新技術開発助成

第95回新技術開発-07

Abtracer抗体スクリーニングシステム自動化装置の開発

技 術 開 発
契 約 者
株式会社 MOLCURE
代表取締役 小川 隆
所 在 地
東京都品川区
技 術
所 有 者
株式会社 MOLCURE
技 術
開 発 者
株式会社 MOLCURE
取締役CTO 興野 悠太郎

技術開発内容

 抗体医薬は副作用の少ない分子標的薬の筆頭として注目されているが、その探索には手間と時間がかかる。ここでは、スクリーニング手法として一般に広く使われるファージディスプレイ法に独自の改良を加えた自社技術Abtracer法を、自動で行なう装置を開発するものである。
 ファージディスプレイ法は抗体の抗原結合部位(タンパク質)とその遺伝子をセットで持つウィルスのライブラリーを用い、その中で標的結合した候補サンプルを選別して、さらに大腸菌等を用いて増殖させる過程を経る。このプロセスを数回繰り返し候補薬を絞り込むのであるが、大腸菌への感染力や増殖性の違いを反映したバイアスが問題となっている。これに対し本技術は初回のスクリーニングで得られた複数の候補サンプルを次世代シーケンサーで網羅的に解析し、抗体の設計図(DNA)を直接取得する点に特色がある。同社開発の人工知能で過去の抗体医薬DNAデータベースと照合することにより最適候補薬のリストを順位付きで作成し、目的の抗体医薬を製薬企業に納品するスキームである。
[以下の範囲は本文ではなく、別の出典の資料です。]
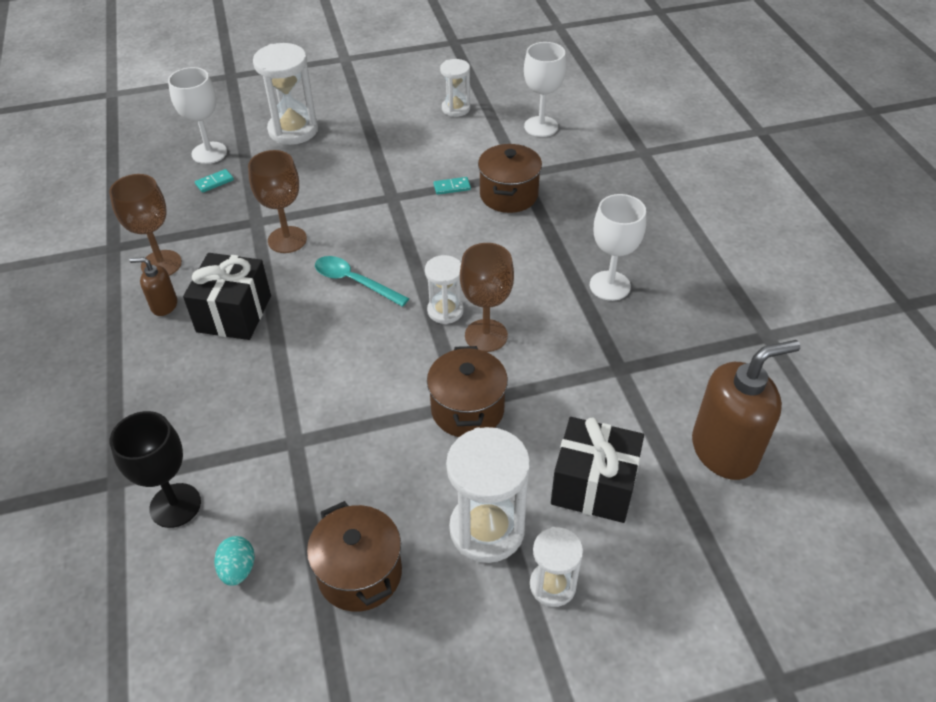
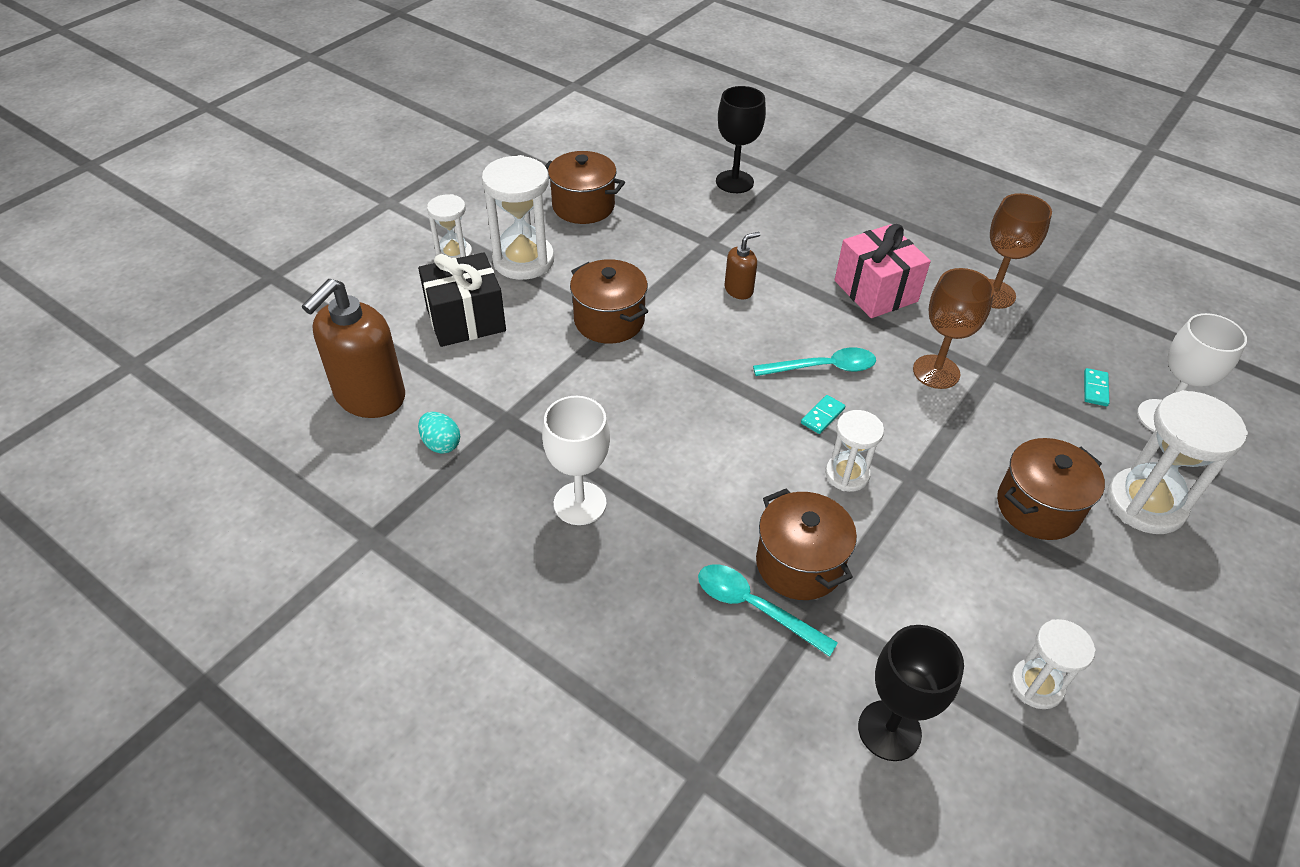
camera: 140 degrees right, 0 degrees up
brown soap dispenser [130,257,177,316] -> brown soap dispenser moved to [724,232,760,299]
black gift [183,253,271,340] -> pink gift [835,224,931,318]
turquoise egg [214,536,255,586] -> turquoise egg moved to [418,412,460,454]
white hourglass [425,255,464,324] -> white hourglass moved to [825,410,884,492]
turquoise domino [433,177,471,195] -> turquoise domino moved to [801,395,845,434]
brown goblet [460,243,514,352] -> none
white goblet [524,42,566,137] -> black goblet [858,625,964,761]
none -> turquoise spoon [698,564,838,657]
none -> brown pot [997,438,1105,540]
そのためには候補サンプルをハイスループットに全自動で取得する装置の開発が急務であり、本助成事業でこれに取り組むものである。
 自動化装置はクライアントである製薬企業にレンタルし、クライアントがその希望標的に対するスクリーニングを自ら進める一方、同装置によってライブラリーから選別されたファージのDNAは同社が引き取って遺伝子解析し、候補抗体タンパクをクライアントに納入するとともに、クライアントの希望に応じ別途契約でその設計図を提供するというビジネスモデルである。新機軸であり、新産業創出につながることが期待される。